The Power Playbook: The Three Faces of Power
Why there's more to power than what’s on the formal org chart
In most companies, we’re often led to believe that the org chart tells us everything we need to know—who reports to whom, who approves what, who signs the cheques. But anyone who’s spent time inside a real business organisation knows that’s only part of the picture.
Big decisions don’t always follow formal structures. Strategies stall, initiatives quietly fade out, and people with no official title somehow manage to steer the ship. So what’s going on?
Well, the real world is a bit more nuanced: power isn’t just about structure. It’s also about strategy, perception, and silence.
This is exactly what British political scientist Steven Lukes uncovered in his classic “three dimensions of power” model.
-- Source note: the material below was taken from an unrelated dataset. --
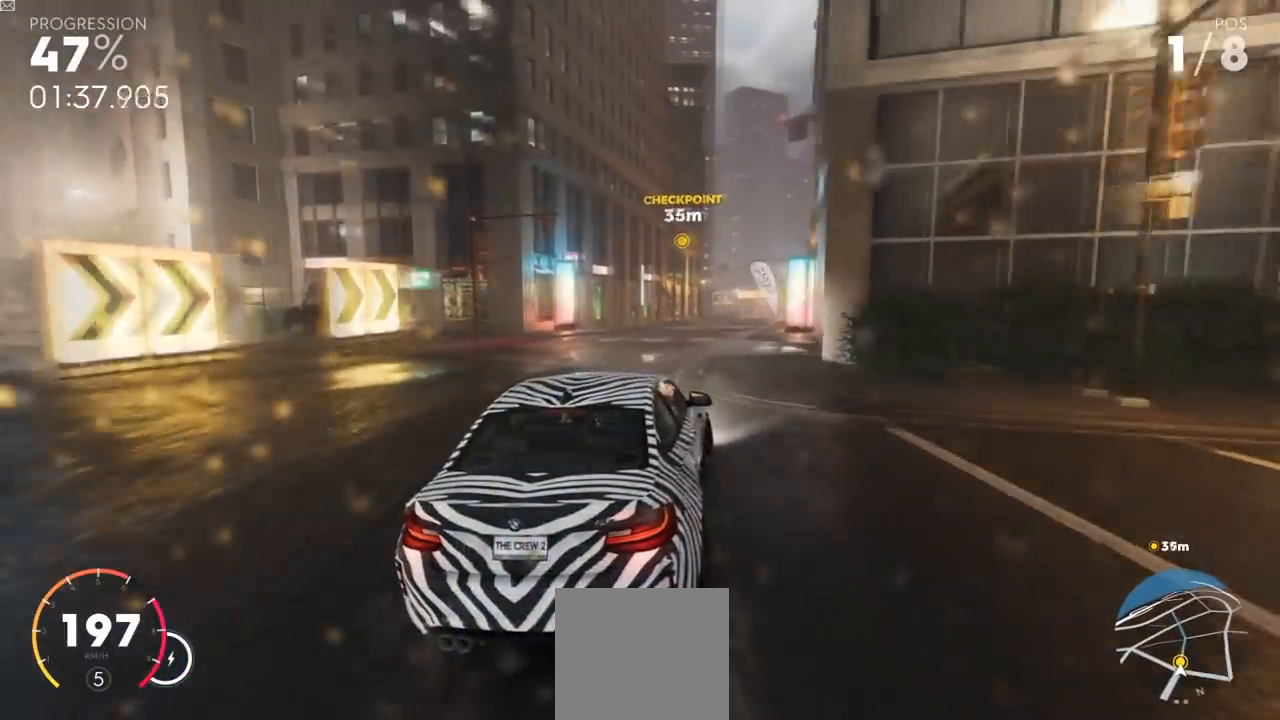
{"buttons": ["R2"], "left_stick": "up-right", "right_stick": "center", "events": [[350, "left_stick", "center"], [500, "left_stick", "up-right"]]}
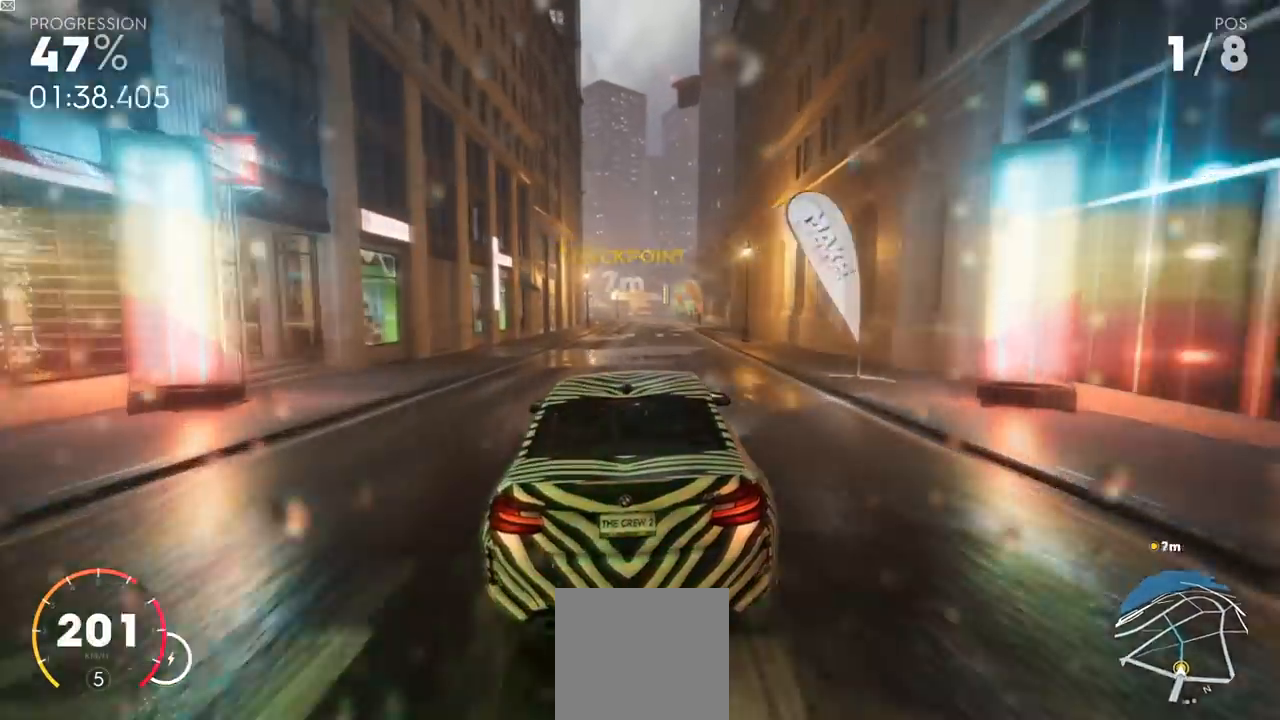
{"buttons": ["R2"], "left_stick": "center", "right_stick": "center", "events": [[334, "left_stick", "center"]]}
He wasn’t thinking about corporations when he developed it, but political science and business often blend into each other—especially when it comes to change, conflict, or transformation. And if we’re grappling with resistance or internal complexity, Lukes gives us a sharp lens for understanding how power actually operates.
The Political Science Model
Lukes’ Three Dimensions of Power challenged the old idea that power only has one face—that it is only about who wins a debate or a vote. That’s just the surface. Below that are two deeper, subtler layers of influence—what gets discussed, what doesn’t, and what people believe is even possible.
Here is how the model works:
Different approaches have been used to illustrate the model graphically, such as a pyramid and concentric circles with visible power in the centre. However, I think the iceberg approach works really well in illustrating the power that is visible and invisible above and below the surface.
Visible Power (overt power)
Who prevails in a formal decision or vote?
For example, a budget signed off, a key leader appointed, or the approval of a new strategy.
Agenda Power (the mobilisation of bias)
Who decides what even makes it onto the table?
For example, you may have a transformative proposal, but if you can’t get it on the agenda, it's not going to happen.
Ideological Power (deep cultural assumptions or unspoken norms)
Who shapes what people believe is possible, normal, or acceptable?
For example, cultures that make dissent feel disloyal, or status quo assumptions that never get questioned. In the corporate world, this can include internal branding, mythologies about “what makes us successful,” or unspoken taboos that shut down dissent.
This model shows that power isn’t just about outcomes—it’s also about the battles that never get fought.
Why This Matters for Business
This might sound theoretical—but once you see it, you really can’t unsee it.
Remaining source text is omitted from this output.